* Extrait de page

>>>

Les membres de la coopérative : Mehdi Meslob
Je m’appelle Mehdi Meslob et je suis paysan sur la ferme de Saint-Juan dans le Doubs. Celle-ci comprend deux entités, “La Ferme de Saint-Juan” qui s’occupent de la vente directe et l’entité “EARL de la ferme” avec les bovins.


La passion de l’agriculture et de l’élevage depuis l’enfance
J’ai grandi dans la ferme que j’ai reprise. Historiquement, la ferme a appartenu à mes grands-parents ainsi qu’à mon oncle. J’ai grandi à 300 mètres de l’exploitation où j’y passais tout mon temps. Depuis tout petit, j’ai toujours eu envie de reprendre la ferme. J’ai eu d’autres expériences avant de décider de m’installer et repris l’exploitation le 1er octobre 2016. Elle faisait à l’époque 70 hectares et 170 000 litres de lait de référence avec une trentaine de vaches laitières. Aujourd’hui, la surface d’exploitation s’élève à 90 hectares, 35 vaches laitières avec très peu d’élevage de renouvellement de génisses et beaucoup d’autres ateliers qui y ont été développés. Toute l’exploitation est en saillie naturelle avec un taureau Salers et des taureaux Montbéliards et Simmentals. Les porcs sont de races Corse et Duroc. J’aime dire que je suis en polyculture, polyélevage. Je suis situé exclusivement sur la commune de Saint-Juan.

<<<

* Jeu de données
>>>

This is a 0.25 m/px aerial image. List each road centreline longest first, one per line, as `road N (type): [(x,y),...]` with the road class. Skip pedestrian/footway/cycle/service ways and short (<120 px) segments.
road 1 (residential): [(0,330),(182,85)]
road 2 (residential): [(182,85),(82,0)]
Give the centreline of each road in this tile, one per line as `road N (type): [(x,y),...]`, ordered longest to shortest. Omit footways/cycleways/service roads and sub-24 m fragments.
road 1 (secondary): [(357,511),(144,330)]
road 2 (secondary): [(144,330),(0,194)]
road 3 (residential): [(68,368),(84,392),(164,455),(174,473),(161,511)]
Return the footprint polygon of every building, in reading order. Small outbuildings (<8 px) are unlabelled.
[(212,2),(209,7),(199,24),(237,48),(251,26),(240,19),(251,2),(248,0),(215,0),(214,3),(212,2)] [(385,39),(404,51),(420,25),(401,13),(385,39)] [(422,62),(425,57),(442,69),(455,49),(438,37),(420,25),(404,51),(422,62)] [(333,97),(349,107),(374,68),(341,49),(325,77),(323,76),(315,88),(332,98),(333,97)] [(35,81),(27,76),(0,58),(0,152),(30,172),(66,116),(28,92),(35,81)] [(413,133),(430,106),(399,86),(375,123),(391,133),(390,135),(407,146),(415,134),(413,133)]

<<<

* À faire
[1] Dans le texte sur la ferme de Saint-Juan, à quelle date Mehdi Meslob a-t-il repris l'exploitation ?
[2] Reproduisez le passage du texte sur la ferme de Saint-Juan compris entre « Les membres de » et « avec les bovins. », bornes incluses.
Vous n'aurez pas besoin de la liste.

* Réponses par tâche
[1] Le 1er octobre 2016.

[2]
Les membres de la coopérative : Mehdi Meslob
Je m’appelle Mehdi Meslob et je suis paysan sur la ferme de Saint-Juan dans le Doubs. Celle-ci comprend deux entités, “La Ferme de Saint-Juan” qui s’occupent de la vente directe et l’entité “EARL de la ferme” avec les bovins.